(Records from a data source)
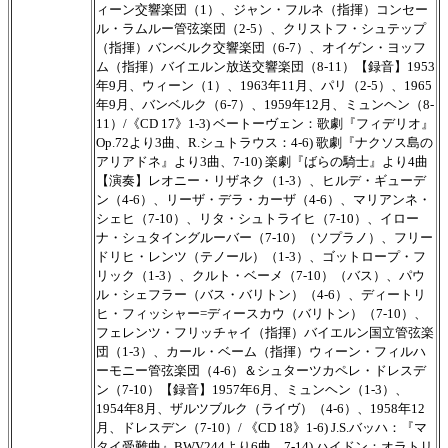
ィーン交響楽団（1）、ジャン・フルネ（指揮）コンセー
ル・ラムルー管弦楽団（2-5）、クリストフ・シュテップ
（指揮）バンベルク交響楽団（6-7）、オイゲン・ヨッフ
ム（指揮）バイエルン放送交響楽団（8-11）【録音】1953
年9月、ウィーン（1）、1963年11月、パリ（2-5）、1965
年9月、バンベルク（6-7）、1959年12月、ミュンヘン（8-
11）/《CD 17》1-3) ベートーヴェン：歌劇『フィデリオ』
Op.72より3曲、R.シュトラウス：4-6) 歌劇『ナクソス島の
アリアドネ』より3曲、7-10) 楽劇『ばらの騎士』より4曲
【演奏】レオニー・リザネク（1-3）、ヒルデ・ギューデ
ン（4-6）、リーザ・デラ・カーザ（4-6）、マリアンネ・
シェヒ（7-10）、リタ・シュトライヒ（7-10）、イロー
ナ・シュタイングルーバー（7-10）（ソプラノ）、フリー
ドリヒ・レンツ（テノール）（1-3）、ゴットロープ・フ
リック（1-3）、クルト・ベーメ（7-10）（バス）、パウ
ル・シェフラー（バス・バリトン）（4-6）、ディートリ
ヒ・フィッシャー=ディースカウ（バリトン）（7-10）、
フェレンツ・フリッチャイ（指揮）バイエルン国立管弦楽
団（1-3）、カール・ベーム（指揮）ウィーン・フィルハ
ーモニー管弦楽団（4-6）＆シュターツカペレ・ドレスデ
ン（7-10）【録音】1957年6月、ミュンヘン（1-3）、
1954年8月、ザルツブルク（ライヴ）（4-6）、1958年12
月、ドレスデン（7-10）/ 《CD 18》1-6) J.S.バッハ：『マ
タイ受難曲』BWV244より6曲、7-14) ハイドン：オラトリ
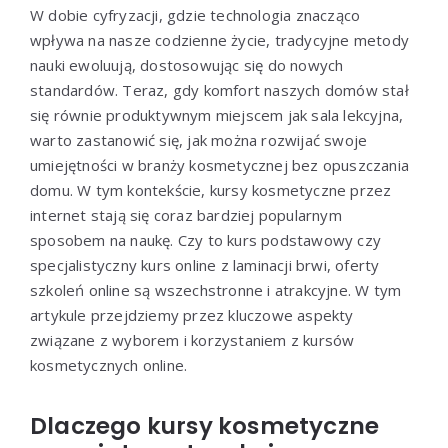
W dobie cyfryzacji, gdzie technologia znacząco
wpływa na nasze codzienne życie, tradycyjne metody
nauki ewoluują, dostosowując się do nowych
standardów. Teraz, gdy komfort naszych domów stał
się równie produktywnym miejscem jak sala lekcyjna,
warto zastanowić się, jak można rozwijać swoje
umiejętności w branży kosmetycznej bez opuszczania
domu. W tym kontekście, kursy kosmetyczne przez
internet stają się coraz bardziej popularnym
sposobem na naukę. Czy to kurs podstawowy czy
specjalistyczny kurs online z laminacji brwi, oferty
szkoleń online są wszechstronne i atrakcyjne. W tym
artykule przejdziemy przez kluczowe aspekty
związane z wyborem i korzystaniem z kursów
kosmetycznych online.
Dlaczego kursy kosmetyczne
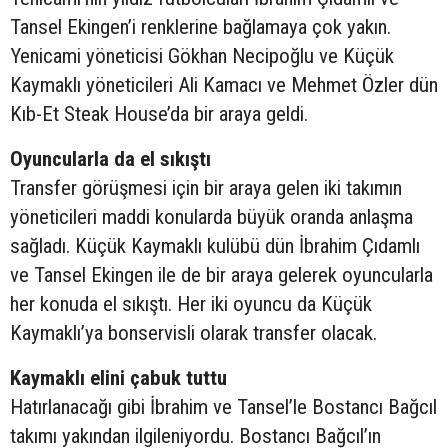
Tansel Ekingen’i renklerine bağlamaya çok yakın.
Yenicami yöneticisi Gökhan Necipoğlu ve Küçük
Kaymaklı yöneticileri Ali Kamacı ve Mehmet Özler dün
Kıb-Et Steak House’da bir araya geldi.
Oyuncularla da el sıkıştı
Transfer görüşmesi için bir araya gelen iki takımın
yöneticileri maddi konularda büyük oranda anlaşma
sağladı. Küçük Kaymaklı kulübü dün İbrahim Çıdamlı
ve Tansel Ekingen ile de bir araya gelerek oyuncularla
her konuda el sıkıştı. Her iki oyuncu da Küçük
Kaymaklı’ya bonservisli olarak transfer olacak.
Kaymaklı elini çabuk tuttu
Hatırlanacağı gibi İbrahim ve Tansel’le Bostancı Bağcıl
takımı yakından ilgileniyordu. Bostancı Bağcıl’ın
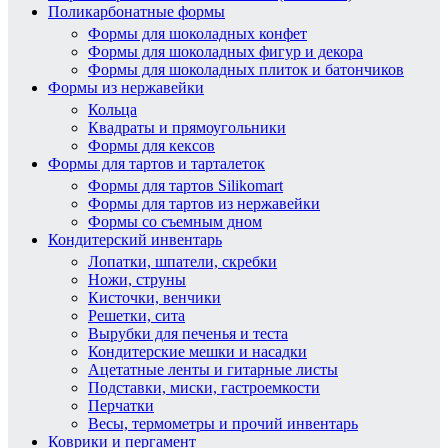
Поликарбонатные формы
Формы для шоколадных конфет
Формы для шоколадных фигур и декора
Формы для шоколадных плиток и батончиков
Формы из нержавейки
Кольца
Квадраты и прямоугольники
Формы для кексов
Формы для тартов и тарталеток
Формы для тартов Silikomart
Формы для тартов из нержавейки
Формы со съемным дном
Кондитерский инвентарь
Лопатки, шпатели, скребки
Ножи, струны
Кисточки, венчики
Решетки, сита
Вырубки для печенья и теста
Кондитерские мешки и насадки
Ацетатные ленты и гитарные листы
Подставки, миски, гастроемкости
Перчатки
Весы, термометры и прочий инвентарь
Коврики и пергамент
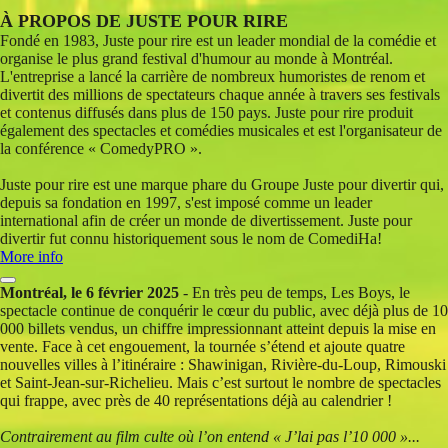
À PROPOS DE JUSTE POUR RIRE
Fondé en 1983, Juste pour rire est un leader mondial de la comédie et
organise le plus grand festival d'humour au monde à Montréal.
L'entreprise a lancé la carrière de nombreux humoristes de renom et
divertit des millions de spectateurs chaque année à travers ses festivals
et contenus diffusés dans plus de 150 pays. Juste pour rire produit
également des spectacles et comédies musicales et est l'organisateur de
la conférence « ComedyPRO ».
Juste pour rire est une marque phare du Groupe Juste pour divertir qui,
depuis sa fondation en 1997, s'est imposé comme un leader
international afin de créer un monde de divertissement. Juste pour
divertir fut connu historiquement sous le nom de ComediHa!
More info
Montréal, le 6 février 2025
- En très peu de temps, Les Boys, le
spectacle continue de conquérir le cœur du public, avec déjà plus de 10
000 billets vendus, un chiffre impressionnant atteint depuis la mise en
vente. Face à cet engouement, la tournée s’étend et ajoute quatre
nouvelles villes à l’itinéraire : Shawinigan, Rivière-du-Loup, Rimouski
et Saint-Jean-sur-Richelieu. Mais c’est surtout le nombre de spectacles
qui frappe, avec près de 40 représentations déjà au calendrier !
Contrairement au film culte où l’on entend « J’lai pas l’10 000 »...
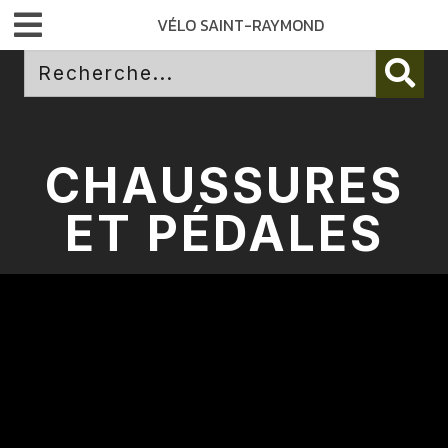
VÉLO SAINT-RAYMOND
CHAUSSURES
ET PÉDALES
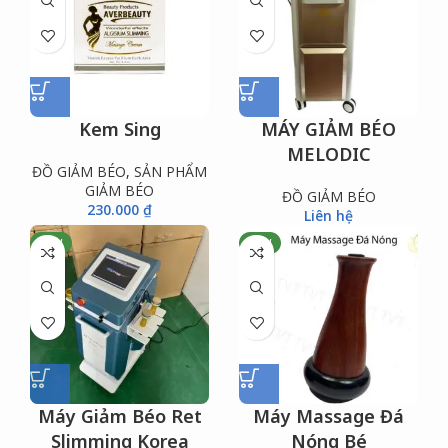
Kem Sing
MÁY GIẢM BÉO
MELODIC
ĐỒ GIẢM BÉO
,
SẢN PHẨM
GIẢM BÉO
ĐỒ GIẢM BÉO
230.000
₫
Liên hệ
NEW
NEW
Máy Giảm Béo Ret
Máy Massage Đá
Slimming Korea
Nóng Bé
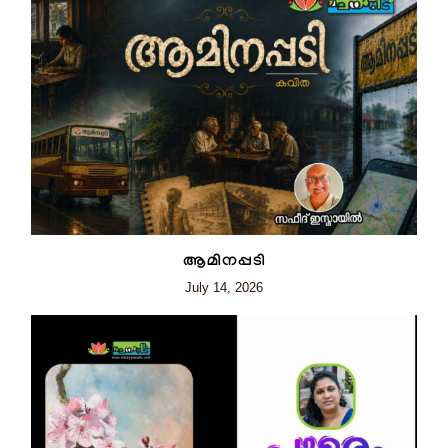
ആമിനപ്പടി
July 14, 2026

## Exercise objective
Drop the pictures; return the lines above from the line containing "Поликарбонатные формы" to the line containing "organise le plus", both included, exactly.

## Output for this exercise
Поликарбонатные формы
Формы для шоколадных конфет
Формы для шоколадных фигур и декора
Формы для шоколадных плиток и батончиков
Формы из нержавейки
Кольца
Квадраты и прямоугольники
Формы для кексов
Формы для тартов и тарталеток
Формы для тартов Silikomart
Формы для тартов из нержавейки
Формы со съемным дном
Кондитерский инвентарь
Лопатки, шпатели, скребки
Ножи, струны
Кисточки, венчики
Решетки, сита
Вырубки для печенья и теста
Кондитерские мешки и насадки
Ацетатные ленты и гитарные листы
Подставки, миски, гастроемкости
Перчатки
Весы, термометры и прочий инвентарь
Коврики и пергамент
À PROPOS DE JUSTE POUR RIRE
Fondé en 1983, Juste pour rire est un leader mondial de la comédie et
organise le plus grand festival d'humour au monde à Montréal.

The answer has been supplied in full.